After the pandemic hit and the world shifted its demand away from shuttered services and toward spending on goods, emerging market exports soared. As the world shifts back toward services and global economic growth stalls, exports are coming back to earth. Southeast Asian countries have seen some of the strongest deceleration in exports. Malaysia, Singapore, Vietnam, Indonesia, and Thailand, all saw year-over-year export growth slip more than 10 percentage points between Q3 and Q4 of 2022. Plus, Singapore, Indonesia, and Thailand all posted outright year-ago declines in Q4. Weakness in the external environment was not limited to ASEAN countries. India, South Africa, Poland, and Chile all saw year-ago declines in exports in Q4 as well. Although Brazil’s export growth looks like it accelerated strongly in Q4, it was mostly due to base effects. Indeed, December’s exports were the lowest in 11 months.19
China’s reopening should have a larger effect on emerging market exports than just higher commodity prices. Pent-up demand in China should boost demand for exports, particularly in the second half of this year. The sharp rebound in demand should certainly help countries in Asia as China is the largest export market for Malaysia, Singapore, Indonesia, and the Philippines. However, plenty of countries farther afield, such as Brazil, Saudi Arabia, and South Africa, call China their largest export market too.21
Service exports should also rebound as China reopens. With borders virtually closed in China, tourism in Asian countries had taken a huge hit. Before the pandemic, Chinese residents accounted for more than 20% of all tourists in Vietnam, Thailand, and the Philippines, and more than 10% of all tourists in Malaysia and Singapore.22 In 2022, Chinese tourists didn’t account for more than 4% of all tourists in any of those countries, suggesting that the upswing from Chinese tourism could be substantial this year. For an economy like Thailand that relies heavily on tourism, the return of Chinese visitors would dramatically improve its economic output, which remains below its pre-pandemic peak.
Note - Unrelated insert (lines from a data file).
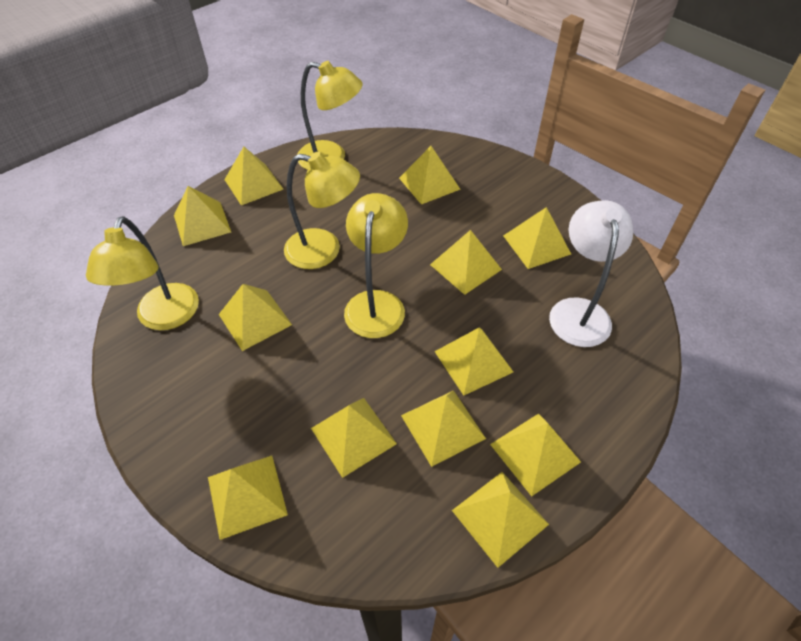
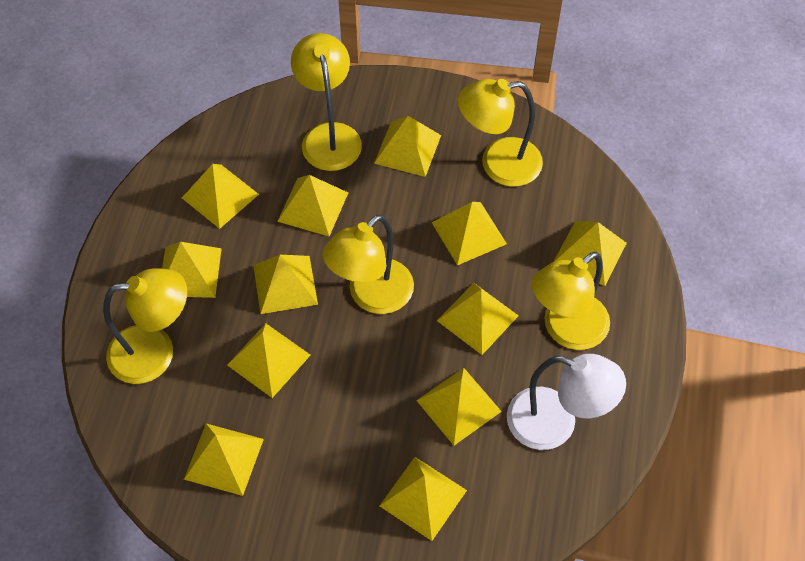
yellow lamp: 4 -> 5

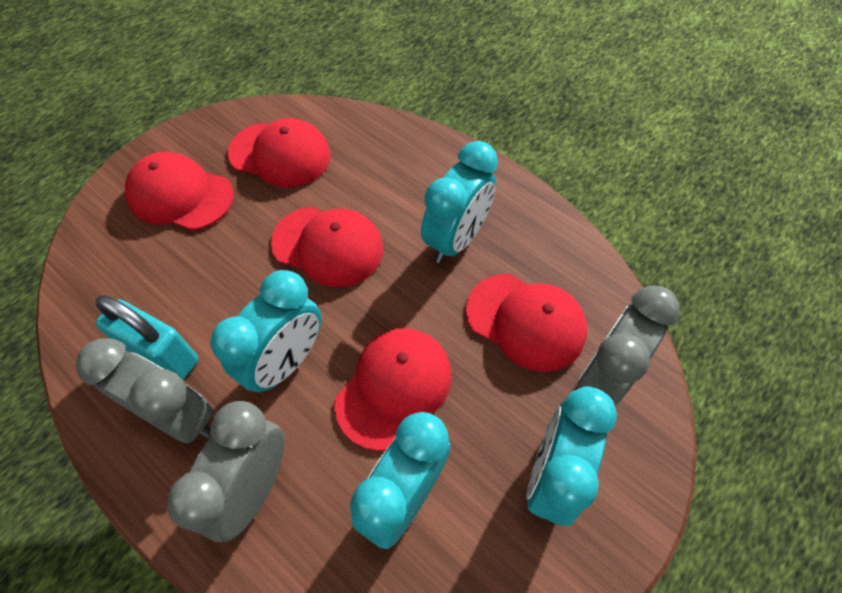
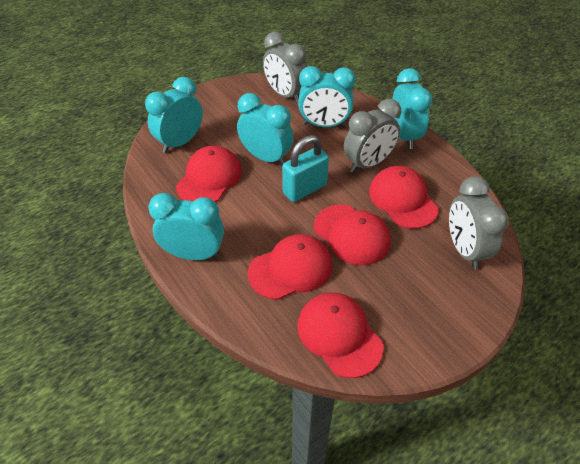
turquoise clock: 4 -> 5

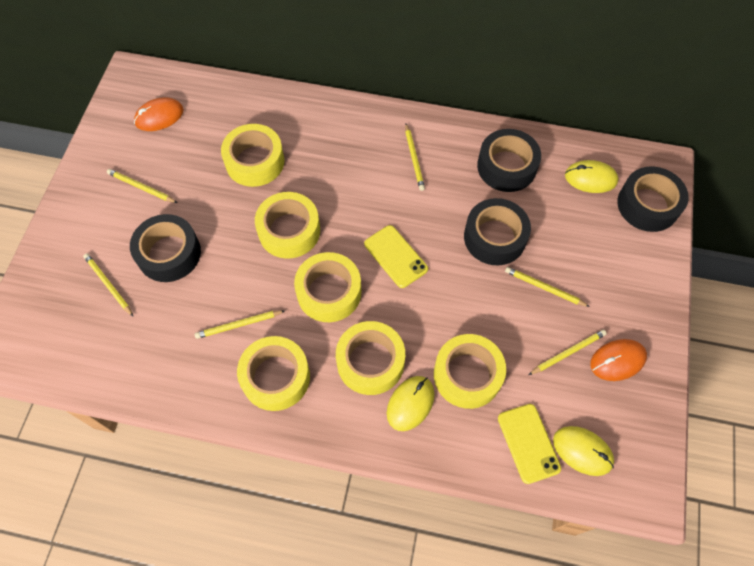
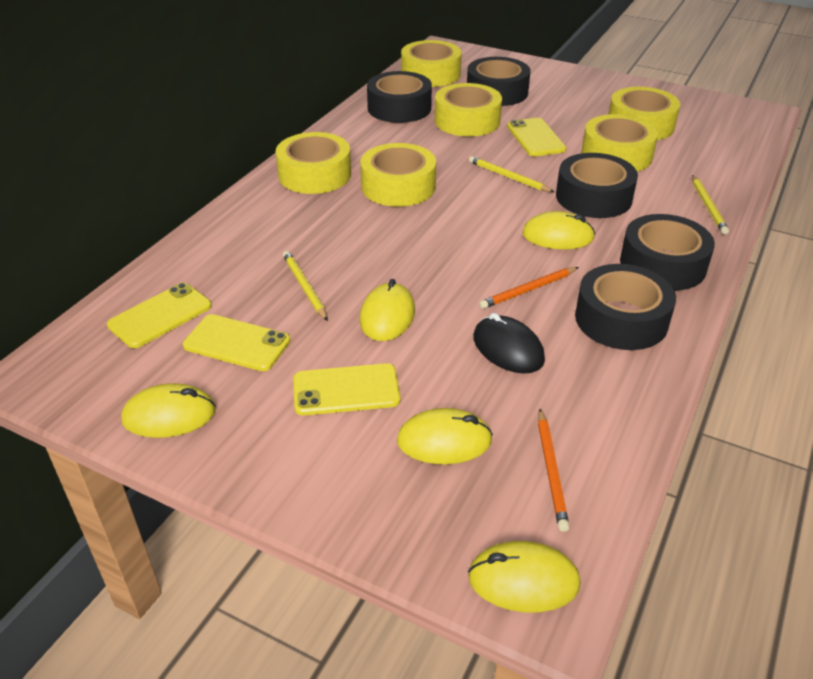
black mouse: 0 -> 1
black tape: 4 -> 5
orange mouse: 2 -> 0
orange pencil: 0 -> 2
yellow mouse: 3 -> 5
yellow pencil: 6 -> 3
yellow phone: 2 -> 4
The first half of 2023 will continue to present challenges for emerging markets. The risk of recession in the United States and Europe has already contributed to a weaker external environment, while China continues to struggle with the immediate aftermath of loosening COVID-19 restrictions. However, the second half of the year should be brighter. Developed economy central banks may begin to ease or at least no longer tighten monetary policy, providing relief to emerging market currencies and monetary policymakers. Meanwhile, domestic inflation is expected to come down further, which should alleviate some of the cost constraints consumers have faced. The reopening of China, however, could be a double-edged sword. Although it should foster greater demand for emerging market exports, it risks raising commodity prices, thereby exacerbating inflationary pressure just as it was beginning to ease in much of the world.